AOL publishers such as TechCrunch, Engadget, and the HuffPost are all aiming to simplify how brands or advertisers serve ad experiences. But, I cannot help but think that they are still trying to keep business models of the past alive, and this is the same mistake made by Yahoo.
In this brave new digital world, our attention is scattered across different platforms. If target audiences are no longer watching live TV, skip online ads and increasingly use voice search rather than a keyboard, why cling to keeping the old model alive?

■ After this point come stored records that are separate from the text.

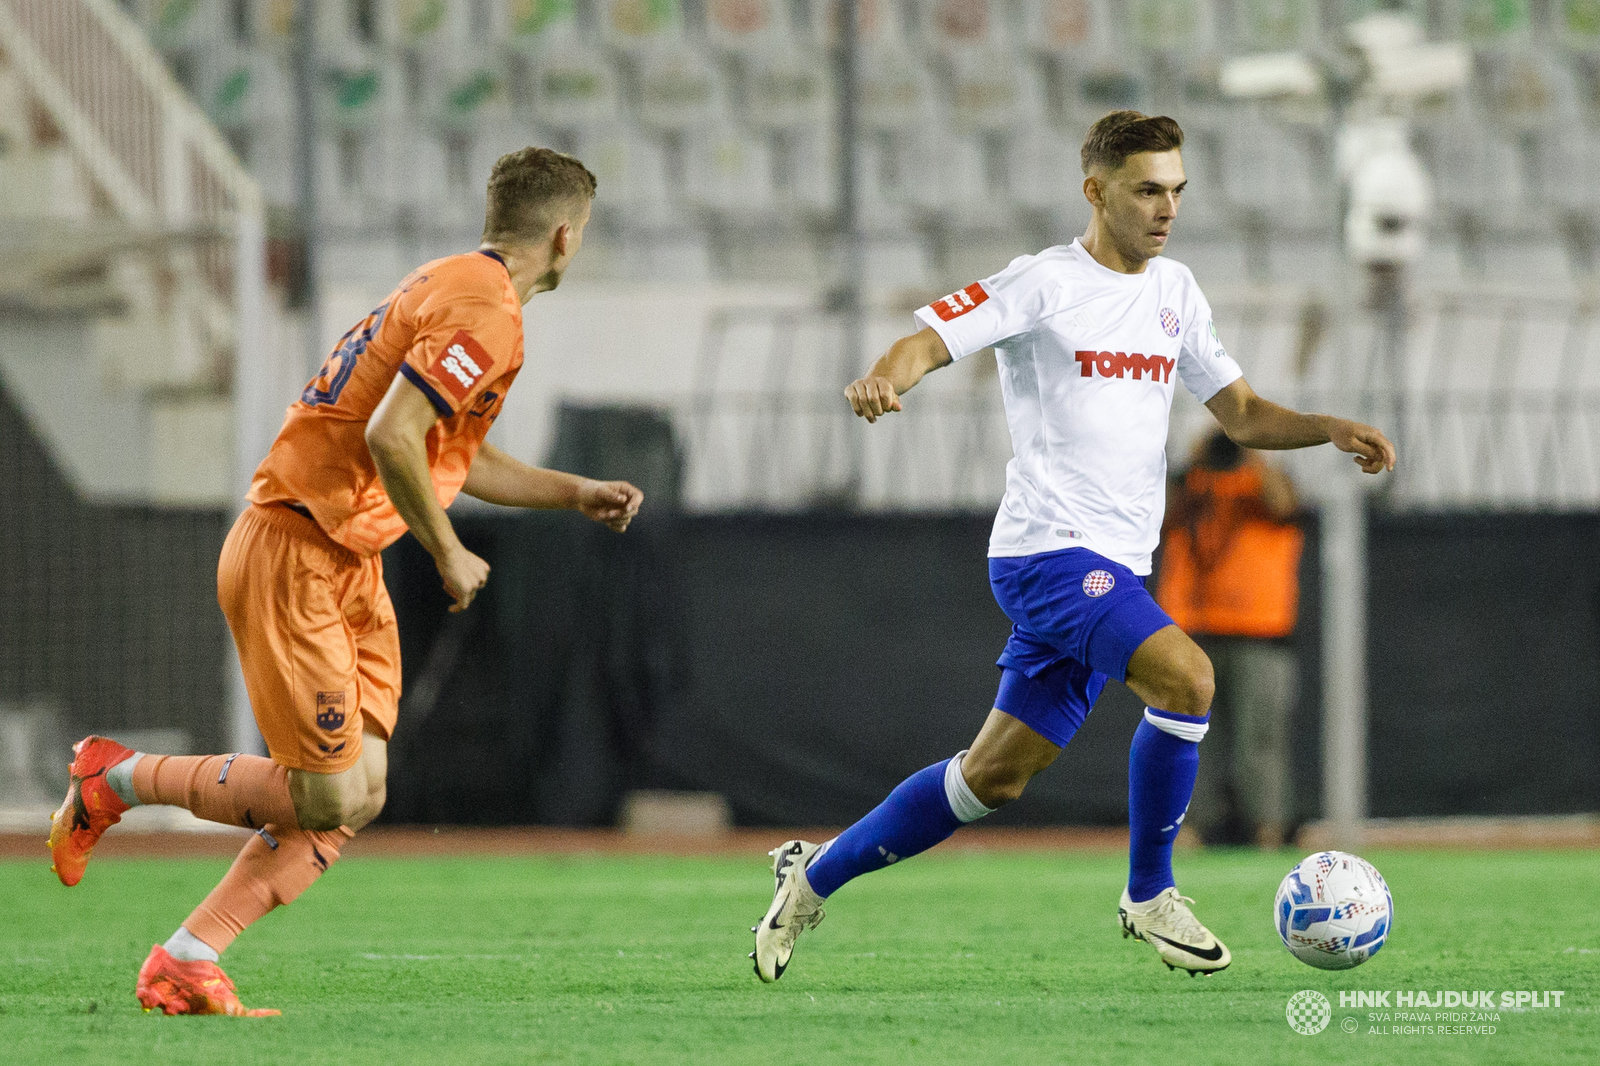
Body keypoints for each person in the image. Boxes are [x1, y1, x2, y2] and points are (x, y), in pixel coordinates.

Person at [751, 110, 1395, 982]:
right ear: (1095, 191)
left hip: (1116, 566)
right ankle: (1148, 893)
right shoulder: (1044, 282)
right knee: (1190, 677)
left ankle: (812, 875)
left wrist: (1326, 427)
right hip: (1046, 554)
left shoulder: (1176, 293)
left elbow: (1239, 413)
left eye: (1176, 191)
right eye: (1146, 190)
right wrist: (882, 378)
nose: (1166, 209)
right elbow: (929, 341)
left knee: (990, 780)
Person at [48, 147, 644, 1016]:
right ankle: (117, 778)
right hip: (296, 545)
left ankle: (186, 958)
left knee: (359, 793)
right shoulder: (486, 310)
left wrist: (572, 492)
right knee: (323, 791)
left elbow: (441, 450)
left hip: (344, 557)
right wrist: (446, 551)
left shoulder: (450, 283)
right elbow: (393, 438)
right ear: (564, 235)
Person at [1156, 428, 1303, 849]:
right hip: (1190, 630)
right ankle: (1190, 830)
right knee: (1184, 737)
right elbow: (1159, 517)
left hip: (1261, 631)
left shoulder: (1266, 480)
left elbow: (1284, 505)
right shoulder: (1192, 483)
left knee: (1261, 740)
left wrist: (1251, 448)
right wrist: (1189, 464)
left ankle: (1269, 830)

The clean narrative of nostalgia makes us feel safe because we know exactly how things turned out. However, maybe it’s time to learn from the mistakes of the past rather than repeat them. The reason that Yahoo is no longer relevant in the eyes of digital natives is because they failed to adapt to major consumer trends. When desperately trying to restore former glories, they made a few bad high-risk bets along the way too.
If this sounds like a familiar story, it’s because we have seen how it plays out many times with the likes of Blockbuster, Nokia, and Kodak. We will never return to the days of buying a magazine only for an AOL CD to fall out, and that’s no bad thing. Maybe it’s time to closely monitor current trends to prepare businesses for the future rather than adding new solutions to old business models.